Myanmar military should be investigated for war crimes: Amnesty International

Amnesty International said on Thursday that Myanmar military should be investigated for war crimes for indiscriminate attacks on civilian targets as well as the use of banned cluster munitions in response to the major offensive launched by ethnic armed groups and allies in late October, The Irrawaddy reports.

“Myanmar’s military has unlawfully killed, arbitrarily detained and stolen from civilians as it struggles to contain the heaviest outburst of armed resistance since the 2021 coup,” it said in a press release on Thursday.

The junta significantly increased attacks on civilians after the Brotherhood Alliance of three ethnic armies – the Arakan Army, the Myanmar National Democratic Alliance Army, and the Ta’ang National Liberation Army – launched coordinated attacks on junta outposts and positions in northern Shan State on Oct 27. The alliance named the attacks Operation 1027 after the date they began.

Other resistance groups joined the attacks, which expanded beyond northern Shan State and have been described as the biggest military challenge faced by the junta since the coup.

Amnesty said the Myanmar military likely used cluster munitions in an airstrike on Namkham Town in northern Shan State in early December.

Cluster munitions are banned internationally because they are inherently indiscriminate. Their use constitutes a war crime.

Amnesty’s weapons investigator analyzed five photographs of ordnance scrap recovered at the scene and identified the remains of a cluster munitions dispenser, the rights group said.

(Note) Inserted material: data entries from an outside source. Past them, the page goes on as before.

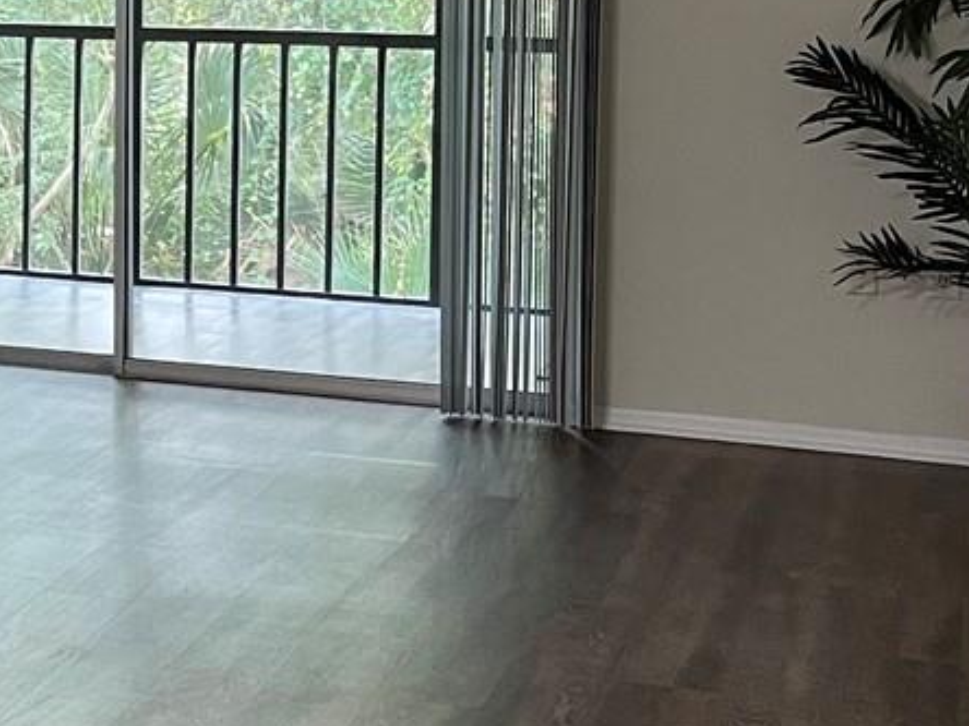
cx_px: -371
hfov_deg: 19.6
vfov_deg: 16.1
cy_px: 22
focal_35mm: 90
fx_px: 2519
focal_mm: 5.1
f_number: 1.6
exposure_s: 1/60
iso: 160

According to local reports, four residents, including a novice monk, were killed by the junta airstrikes on Namkham on the night of Dec. 1.

Amnesty International previously documented the military’s unlawful use of cluster munitions in attacks on a community gathering in a school in Mindat Township in Chin State in July 2022, on a village in Demoso Township in Kayah State in April 2022, and during fighting in Karenni (Kayah) State in the same month.

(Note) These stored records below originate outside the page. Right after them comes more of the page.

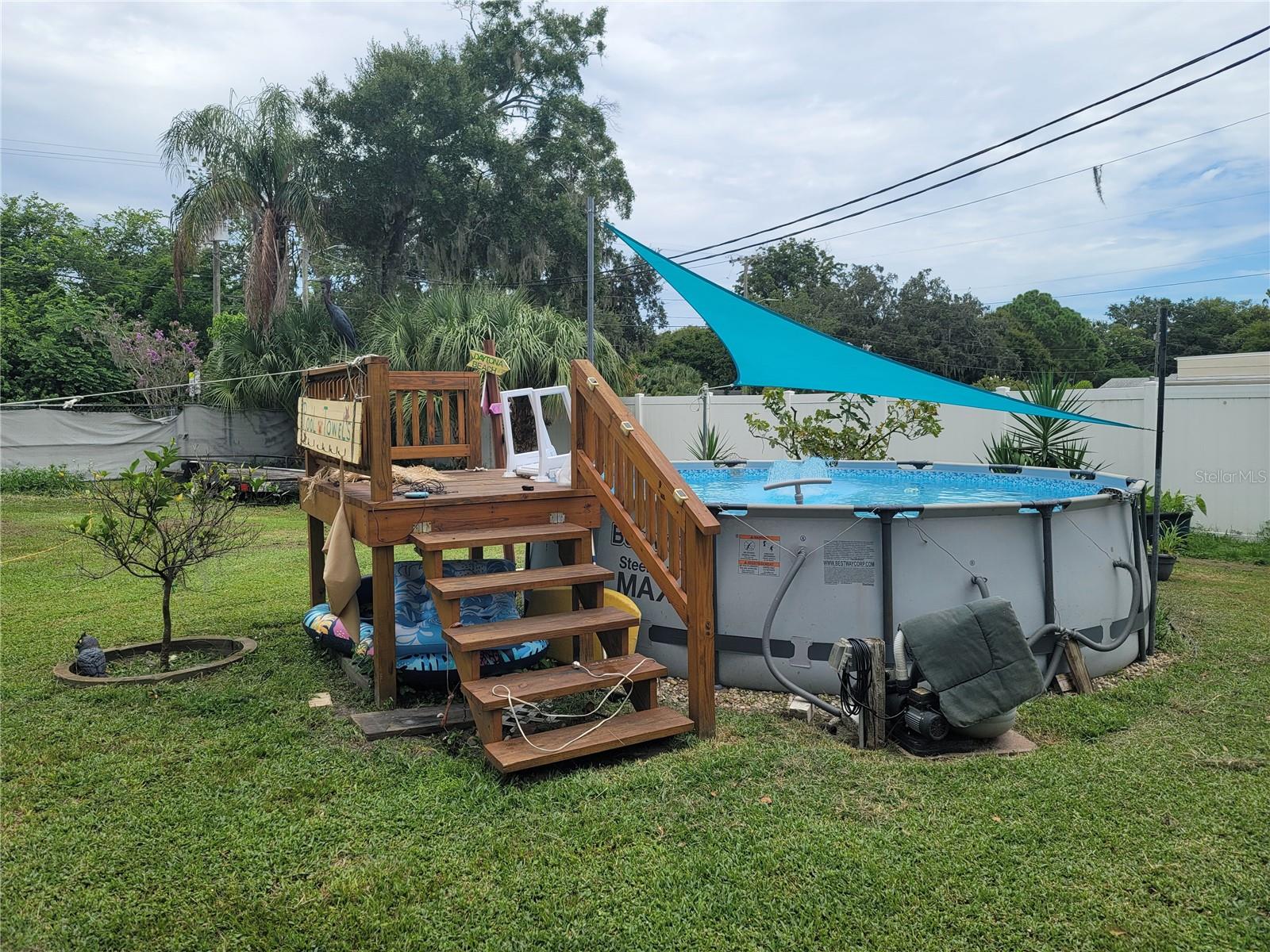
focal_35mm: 25
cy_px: 476
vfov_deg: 54.9
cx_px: 635
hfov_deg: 69.4
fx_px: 917
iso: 20
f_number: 1.8
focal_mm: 7
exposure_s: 1/825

Amnesty said it has recently documented likely indiscriminate attacks against civilians and civilian targets in Rakhine State through interviews with civilians from Pauktaw Township, and analyzed photographs, video material and satellite imagery. The attacks should be investigated as war crimes, it said.

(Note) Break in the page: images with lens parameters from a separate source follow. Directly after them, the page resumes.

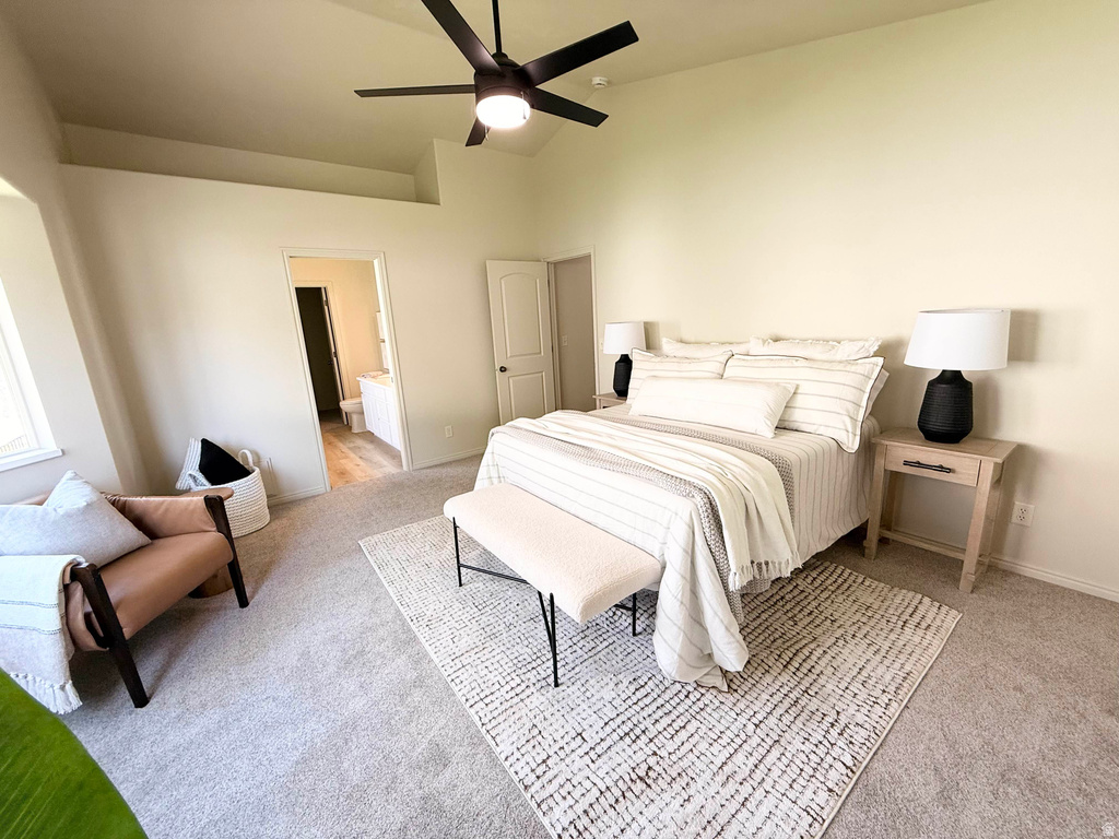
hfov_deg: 102.1
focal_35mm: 14
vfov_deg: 85.7
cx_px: 560
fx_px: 453
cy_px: 420
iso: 125
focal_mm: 2.22
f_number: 2.2
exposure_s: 1/99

On Nov. 16, junta helicopters and ships fired into Pauktaw Town while several hundred civilians had yet to evacuate.

Three women — two teachers and a pregnant vendor — were killed while hiding inside the Lawka Hteik Pan compound, according to one person who was also taking shelter in the compound and another person who saw the bodies, Amnesty said. It said it could not independently determine how the women were killed, but the person who saw their bodies indicated they had gunshot wounds.

A 76-year-old monk was killed in the same compound on the same day. A person who saw the body told Amnesty International the monk was “killed by a strike, not gunfire.”

The junta has also detained more than 170 civilians in Rakhine State since fighting resumed between its troops and Arakan Army last month, according to data collected by civil society organizations in the western state.

Matt Wells, Director of Amnesty International’s Crisis Response Program, urged the UN Security Council to impose an arms embargo to protect civilians from further catastrophe.

As the world stands by, the Myanmar military is again showing the brutality it unleashes on civilians, he said.

“Nearly three years after the coup, the suffering of civilians across Myanmar shows no signs of easing,” Wells said. “The military’s impunity must finally end. We reiterate our call to refer the situation in Myanmar to the International Criminal Court and bring the perpetrators of crimes under international law to justice.”

As of Dec. 15, the UN said the violence since Oct. 27 had reportedly killed at least 378 civilians, injured 505 more, and displaced more than 660,000 people, adding to the nearly 2 million previously displaced across the country.